> **DOCUMENT SECTION**
Particle physicists hope the upgrades will help them discover a new fundamental force of nature, to add to the four basic forces – gravitational, electromagnetic, strong, and weak – and help explain the underpinnings of the universe.
Another hope is that the resumption of collisions will help in the quest for so-called ‘dark matter’ that lies beyond the visible universe and makes up most of the matter in the known universe, according to researchers.
CERN operates the Large Hadron Collider, the world’s largest and most powerful particle accelerator (pictured) famous for its 2012 discovery of the Higgs Boson
THE LARGE HADRON COLLIDER
The Large Hadron Collider (LHC) is the world’s largest and most powerful particle accelerator.
It is located in a 27-kilometer (16.8-mile) tunnel beneath the Swiss-French border.
The LHC started colliding particles in 2010. Inside the 27-km LHC ring, bunches of protons travel at almost the speed of light and collide at four interaction points.
Inside the accelerator, two high-energy particle beams travel at close to the speed of light before they are made to collide. The beams travel in opposite directions in separate beam pipes.
They are guided around the accelerator ring by a strong magnetic field maintained by superconducting electromagnets.
The electromagnets are built from coils of special electric cable that operates in a superconducting state, efficiently conducting electricity without resistance or loss of energy.
These collisions generate new particles, which are measured by detectors surrounding the interaction points.
By analysing these collisions, physicists from all over the world are deepening our understanding of the laws of nature.
Potential pitfalls facing the startup team included the discovery of an obstruction, and the shrinking of materials due to a nearly 300 degree temperature swing.

> **GOAL OF THE EXERCISE**
Please continue the passage about the Large Hadron Collider, starting right after its last sentence on the "potential pitfalls facing the startup team."

> **RECORDS PROVIDED**
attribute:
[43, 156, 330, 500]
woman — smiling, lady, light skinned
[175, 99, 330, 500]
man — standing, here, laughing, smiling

> **SOLVED PROBLEM**
They also faced the chance of developing difficulties with thousands of magnets that help keep billions of particles in a tight beam as they circle the collider tunnel beneath the Swiss-French border.
Steerenberg said the system had to work ‘like an orchestra,’ explaining that ‘in order for the beam to go around all these magnets have to play the right functions and the right things at the right time.’
On Friday, particles were pushed through the collider’s almost 17-mile ring for the first time since December 2018.
However, it will take six to eight weeks for the LHC to get up to full speed, at which point proton collisions can take place again.
Head of Cern’s Beams department, Rhodri Jones, said: ‘These beams circulated at injection energy and contained a relatively small number of protons.
‘High-intensity, high-energy collisions are a couple of months away.
‘But first beams represent the successful restart of the accelerator after all the hard work of the long shutdown.’
The batch of LHC collisions observed at CERN between 2010-2013 brought proof of the existence of the long-sought Higgs boson particle.
Along with its linked energy field, this particle is thought to be vital to the formation of the universe after the Big Bang 13.7 billion years ago.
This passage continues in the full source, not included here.